Saved entries
★ ★ ★ ★ ★ ★ ★

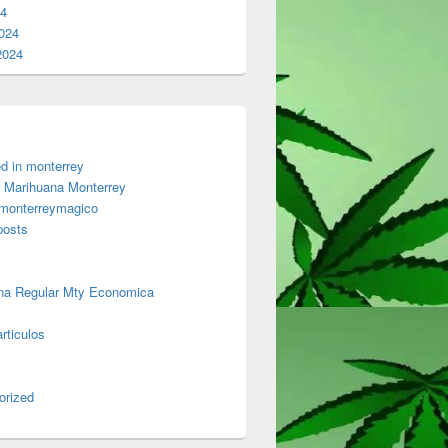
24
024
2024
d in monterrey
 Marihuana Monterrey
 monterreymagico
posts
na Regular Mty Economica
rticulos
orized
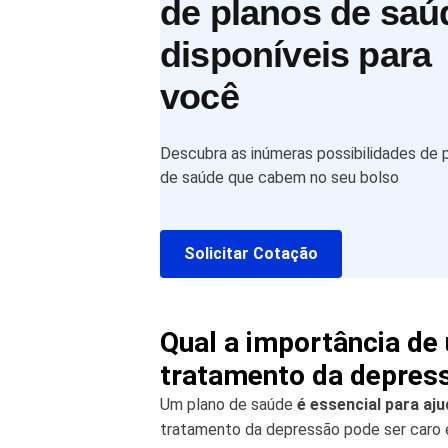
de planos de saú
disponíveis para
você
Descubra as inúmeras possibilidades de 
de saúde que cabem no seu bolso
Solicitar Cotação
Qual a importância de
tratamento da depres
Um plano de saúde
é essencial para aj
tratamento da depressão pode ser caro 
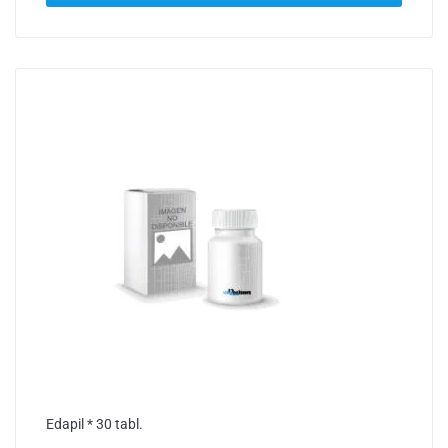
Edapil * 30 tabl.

★ ★ ★ ★ ★ ★ ★

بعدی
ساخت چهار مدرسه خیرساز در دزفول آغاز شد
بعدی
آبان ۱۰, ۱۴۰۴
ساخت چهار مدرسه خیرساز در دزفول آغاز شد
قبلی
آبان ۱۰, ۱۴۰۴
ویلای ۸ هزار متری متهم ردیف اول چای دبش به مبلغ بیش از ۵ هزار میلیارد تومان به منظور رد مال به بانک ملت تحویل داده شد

★ ★ ★ ★ ★ ★ ★

● ABOUT THIS TASK
Across the entries, how many lines contain the word "para"? State that number and nothing else.

● SOLUTION
2